Il “job hopping”, saltare da un lavoro all’altro, è diventato talmente vantaggioso per i lavoratori che sono le aziende che devono trovare dei rimedi per non subire i continui cambiamenti di personale a disposizione. Quando il tasso di disoccupazione è così basso vuol dire che chi vuole un lavoro tendenzialmente ce l’ha, e che quindi per avere qualcuno bisogna “rubarlo” da un altro posto di lavoro: questo significa offrire stipendi più alti o maggiori garanzie, e ciò comporta una maggiore esposizione – maggiori rischi – per le aziende. Si inverte il potere contrattuale: la catena di ristoranti Saladworks ha aumentato del 5 per cento la paga base per i camerieri, e ha anche abbassato gli standard d’assunzione: ora i tatuaggi e i piercing sono accettati. L’orario di lavoro è diventato meno impegnativo e le concessioni sono più frequenti, per ragioni fino a poco tempo fa inimmaginabili (tipo essere a casa in tempo per portare fuori il cane), ma “se dici di no a un venerdì libero – ha raccontato un responsabile di uno di questi ristoranti – se ne vanno subito: sanno che per il lunedì successivo hanno già trovato lavoro da un’altra parte”.
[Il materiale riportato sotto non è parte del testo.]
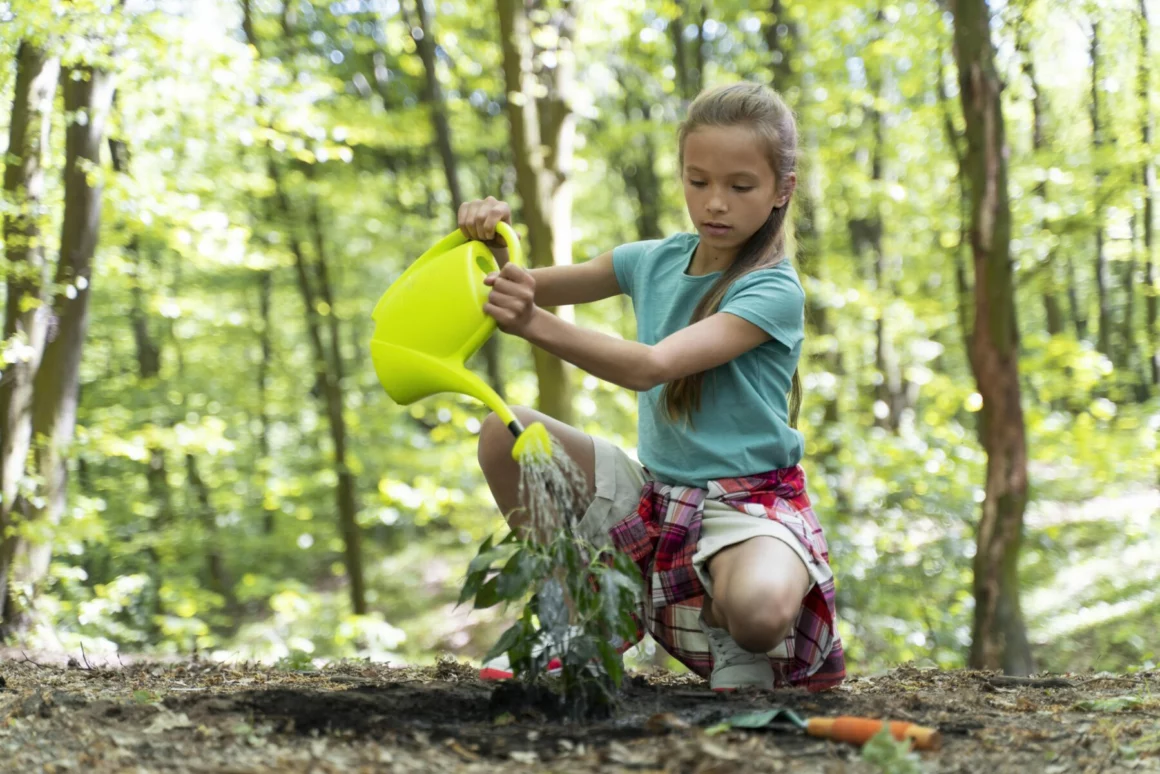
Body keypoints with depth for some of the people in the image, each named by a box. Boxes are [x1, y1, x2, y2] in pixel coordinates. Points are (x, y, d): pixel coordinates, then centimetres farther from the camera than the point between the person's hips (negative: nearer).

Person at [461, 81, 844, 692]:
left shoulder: (774, 292, -15)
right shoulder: (655, 262, 5)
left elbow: (652, 367, -29)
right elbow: (533, 289, 10)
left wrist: (536, 325, -42)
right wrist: (492, 243, -13)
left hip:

Anche se il ministero del Lavoro individua questo momento d’oro per il “job hopping” in molti settori – il titolo dell’articolo del Wall Street Journal è “chi lascia vince” – non per tutti il passaggio da un lavoro all’altro è rapido e soddisfacente. Ci sono ancora molti lavoratori part time che sognano un impiego più stabile e non riescono a trovarlo, anche perché nell’ultimo decennio hanno spesso dovuto accontentarsi di lavori temporanei senza troppe prospettive di crescita: ambire a una carriera cominciando da zero resta un obiettivo più difficile da raggiungere. Ma la mobilità è tornata a livelli alti, e con essa aumenta la propensione al rischio. La Federal Reserve vigila, perché se ci sono pochi lavoratori sul mercato e l’inflazione cresce vuol dire che l’economia è surriscaldata, ed è necessario mettere mano ai tassi di interesse con più grinta rispetto all’approccio di oggi. Anche il Congresso vigila, perché ci sono molti fattori che il mercato del lavoro deve ancora assorbire, il processo di automatizzazione di parecchi settori per esempio, e non ci si può trovare impreparati. Ma intanto soprattutto i più giovani si godono il momento in cui tutto sembra possibile, anche dimettersi per noia o per antipatia, e poter brindare dicendo: merito di più.